**** Data provided ****

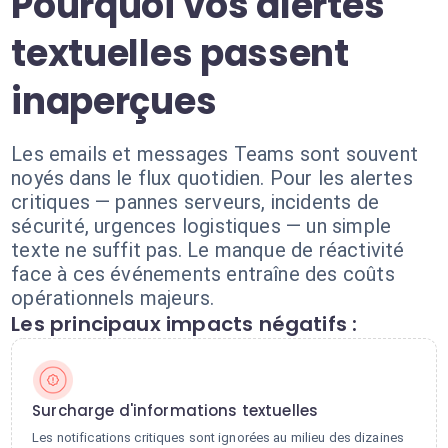
Pourquoi vos alertes
textuelles passent
inaperçues
Les emails et messages Teams sont souvent
noyés dans le flux quotidien. Pour les alertes
critiques — pannes serveurs, incidents de
sécurité, urgences logistiques — un simple
texte ne suffit pas. Le manque de réactivité
face à ces événements entraîne des coûts
opérationnels majeurs.
Les principaux impacts négatifs :
Surcharge d'informations textuelles
Les notifications critiques sont ignorées au milieu des dizaines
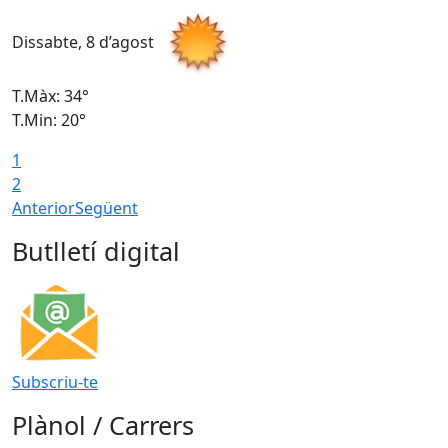
Dissabte, 8 d’agost
D
T.Màx: 34°
T
T.Min: 20°
T
1
2
Anterior
Següent
Butlletí digital
Subscriu-te
Plànol / Carrers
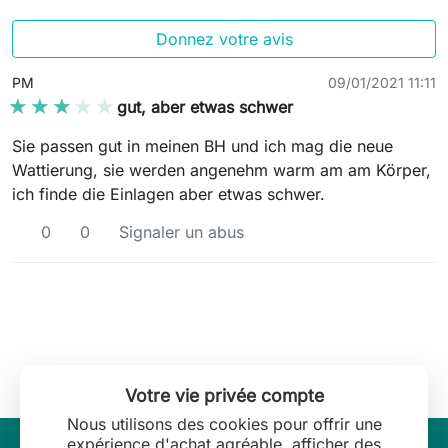
Donnez votre avis
PM
09/01/2021 11:11
★★★★★
★★★★★
gut, aber etwas schwer
Sie passen gut in meinen BH und ich mag die neue
Wattierung, sie werden angenehm warm am am Körper,
ich finde die Einlagen aber etwas schwer.
0
0
Signaler un abus
Votre vie privée compte
Nous utilisons des cookies pour offrir une
expérience d'achat agréable, afficher des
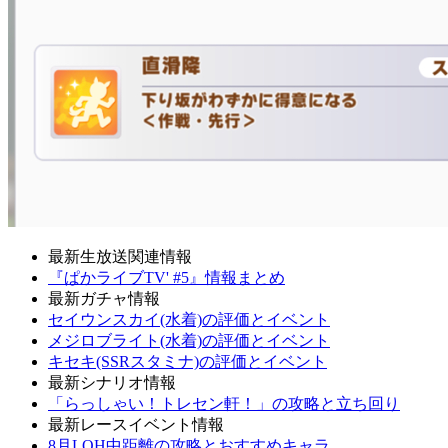
最新生放送関連情報
『ぱかライブTV' #5』情報まとめ
最新ガチャ情報
セイウンスカイ(水着)の評価とイベント
メジロブライト(水着)の評価とイベント
キセキ(SSRスタミナ)の評価とイベント
最新シナリオ情報
「らっしゃい！トレセン軒！」の攻略と立ち回り
最新レースイベント情報
8月LOH中距離の攻略とおすすめキャラ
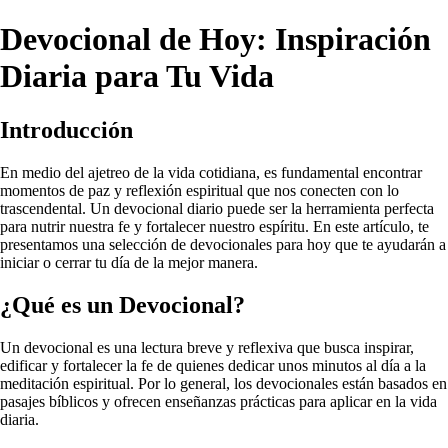
Devocional de Hoy: Inspiración
Diaria para Tu Vida
Introducción
En medio del ajetreo de la vida cotidiana, es fundamental encontrar
momentos de paz y reflexión espiritual que nos conecten con lo
trascendental. Un devocional diario puede ser la herramienta perfecta
para nutrir nuestra fe y fortalecer nuestro espíritu. En este artículo, te
presentamos una selección de devocionales para hoy que te ayudarán a
iniciar o cerrar tu día de la mejor manera.
¿Qué es un Devocional?
Un devocional es una lectura breve y reflexiva que busca inspirar,
edificar y fortalecer la fe de quienes dedicar unos minutos al día a la
meditación espiritual. Por lo general, los devocionales están basados en
pasajes bíblicos y ofrecen enseñanzas prácticas para aplicar en la vida
diaria.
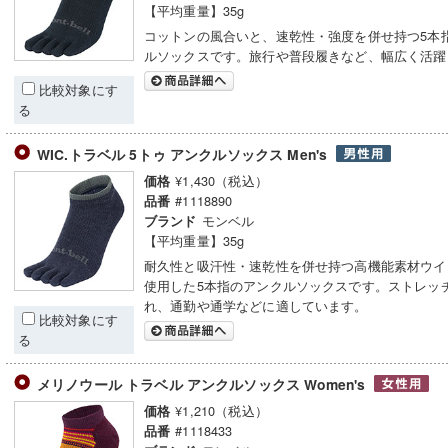
【平均重量】35g
コットンの風合いと、速乾性・強度を併せ持つ5本
ルソックスです。旅行や普段履きなど、幅広く活躍
比較対象にす
る
WIC.トラベル 5トゥ アンクルソックス Men's
¥1,430（税込）
価格
#1118890
品番
モンベル
ブランド
【平均重量】35g
耐久性と吸汗性・速乾性を併せ持つ高機能素材ウイ
使用した5本指のアンクルソックスです。ストレッ
れ、通勤や通学などに適しています。
比較対象にす
る
メリノウール トラベル アンクルソックス Women's
¥1,210（税込）
価格
#1118433
品番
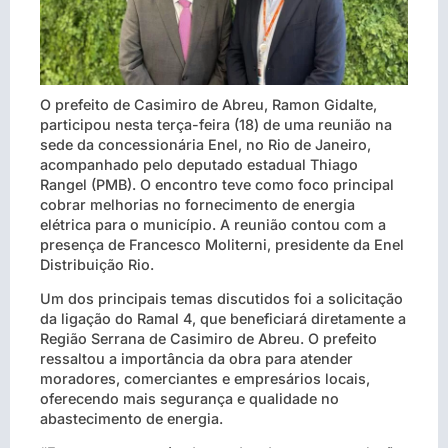
O prefeito de Casimiro de Abreu, Ramon Gidalte,
participou nesta terça-feira (18) de uma reunião na
sede da concessionária Enel, no Rio de Janeiro,
acompanhado pelo deputado estadual Thiago
Rangel (PMB). O encontro teve como foco principal
cobrar melhorias no fornecimento de energia
elétrica para o município. A reunião contou com a
presença de Francesco Moliterni, presidente da Enel
Distribuição Rio.
Um dos principais temas discutidos foi a solicitação
da ligação do Ramal 4, que beneficiará diretamente a
Região Serrana de Casimiro de Abreu. O prefeito
ressaltou a importância da obra para atender
moradores, comerciantes e empresários locais,
oferecendo mais segurança e qualidade no
abastecimento de energia.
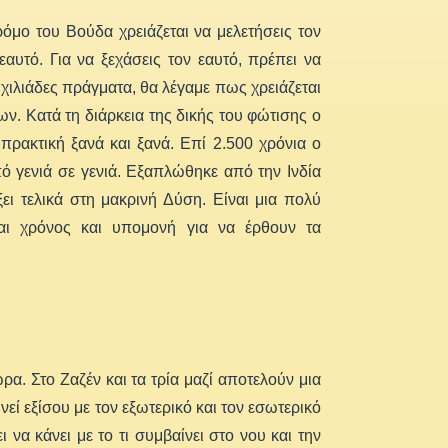
ρόμο του Βούδα χρειάζεται να μελετήσεις τον
εαυτό. Για να ξεχάσεις τον εαυτό, πρέπει να
 χιλιάδες πράγματα, θα λέγαμε πως χρειάζεται
ν. Κατά τη διάρκεια της δικής του φώτισης ο
α πρακτική ξανά και ξανά. Επί 2.500 χρόνια ο
ό γενιά σε γενιά. Εξαπλώθηκε από την Ινδία
ξει τελικά στη μακρινή Δύση. Είναι μια πολύ
ται χρόνος και υπομονή για να έρθουν τα
ρα. Στο Ζαζέν και τα τρία μαζί αποτελούν μια
εί εξίσου με τον εξωτερικό και τον εσωτερικό
 να κάνει με το τι συμβαίνει στο νου και την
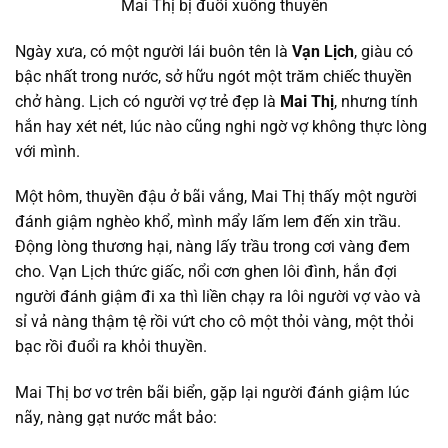
Mai Thị bị đuổi xuống thuyền
Ngày xưa, có một người lái buôn tên là
Vạn Lịch
, giàu có
bậc nhất trong nước, sở hữu ngót một trăm chiếc thuyền
chở hàng. Lịch có người vợ trẻ đẹp là
Mai Thị
, nhưng tính
hắn hay xét nét, lúc nào cũng nghi ngờ vợ không thực lòng
với mình.
Một hôm, thuyền đậu ở bãi vắng, Mai Thị thấy một người
đánh giậm nghèo khổ, mình mẩy lấm lem đến xin trầu.
Động lòng thương hại, nàng lấy trầu trong cơi vàng đem
cho. Vạn Lịch thức giấc, nổi cơn ghen lôi đình, hắn đợi
người đánh giậm đi xa thì liền chạy ra lôi người vợ vào và
sỉ vả nàng thậm tệ rồi vứt cho cô một thỏi vàng, một thỏi
bạc rồi đuổi ra khỏi thuyền.
Mai Thị bơ vơ trên bãi biển, gặp lại người đánh giậm lúc
nãy, nàng gạt nước mắt bảo:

****

_Request:_ From the entries above, return each line with the word "đuổi" in it.

_Task response:_
Mai Thị bị đuổi xuống thuyền
bạc rồi đuổi ra khỏi thuyền.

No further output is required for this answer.